Description
It would be useful to allow ldiskfs to be able to dynamically adjust the number of inodes in the filesystem. Formatting with too many inodes can consume a lot of space that is not usable for data, while formatting with too few inodes can prevent the free space to be used if the average file size is small.
For example, on the MDT the default is 1KB inodes and 2.5KB inode ratio, so 40% of the entire filesystem is consumed with inodes. That is fine for traditional usage where the MDT only stored inodes+layouts, xattrs, directories, logs, but with DoM the average ~1KB of space available per inode is very restrictive. Either the average DoM file size is only 1KB, or only 1/64 files uses DoM to allow a minimum 64KB of data per file.
Conversely, on the OST the average inode ratio is 1MB, and with some newer workloads the average file size can be smaller than this, resulting in OSTs running out of inodes before all the space is used.
Two approaches for allowing dynamic inode allocation in the filesystem:
- adding new inode tables in addition to those created for the initial filesystem that can be allocated from arbitrary data blocks
- reserving inode table blocks (probably a whole group at a time) to be allocated as file data if the filesystem becomes full and they are not used
The first approach is possibly more flexible, in that it could be applied to existing filesystems (mostly OSTs) where there are not enough inodes available.

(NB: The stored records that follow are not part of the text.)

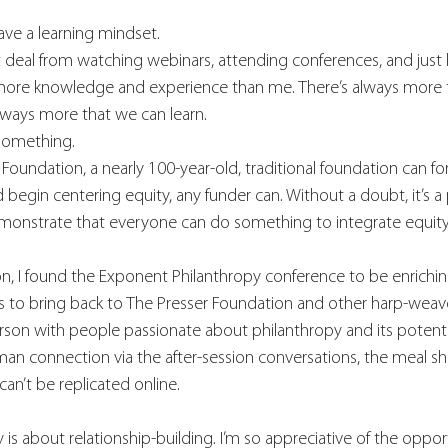
have a learning mindset.
at deal from watching webinars, attending conferences, and just l
more knowledge and experience than me. There’s always more 
lways more that we can learn.
something. 
r Foundation, a nearly 100-year-old, traditional foundation can fo
d begin centering equity, any funder can. Without a doubt, it’s a 
onstrate that everyone can do something to integrate equity
 I found the Exponent Philanthropy conference to be enriching a
s to bring back to The Presser Foundation and other harp-weaver 
rson with people passionate about philanthropy and its potent
uman connection via the after-session conversations, the meal sh
an’t be replicated online. 
y is about relationship-building. I’m so appreciative of the oppo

This would favor formatting filesystems with fewer inodes, and adding them later. The drawback is that inode tables might be located anywhere in the filesystem, which makes it difficult for e2fsck to find them if there is corruption, and it may be challenging to find enough contiguous free blocks for a whole inode table, but that seems unlikely in the case of "too much free space" that drives the creation of more inodes to consume it, and on very large OSTs that consider 8MB of contiguous free space a rounding error.
The second approach is would work best for MDTs where groups of inode table blocks were kept unused from the time of formatting (or if the filesystem is extended for space but not inodes) and can be moved a whole group at a time (via a flag in the group descriptor) to be allocated by regular files (about 32MB per group == 32k inodes). This may be less useful for older MDTs, since it is likely a few inodes are allocated in each group for existing filesystems. It may be possible to allocate part of an inode table for regular data (possibly leveraging the uninit_bg feature), but this would increase complexity and risk of file/itable corruption if e2fsck doesn't get the split correct, so is best avoided. That said, even my 13-year-old MDT with 49% of inodes free has 10% of groups totally unused, and 25% of groups are less than 0.5% allocated so it may not be unreasonable to use this approach on existing filesystems.
As yet there are no plans to implement this feature, just some thoughts for tracking.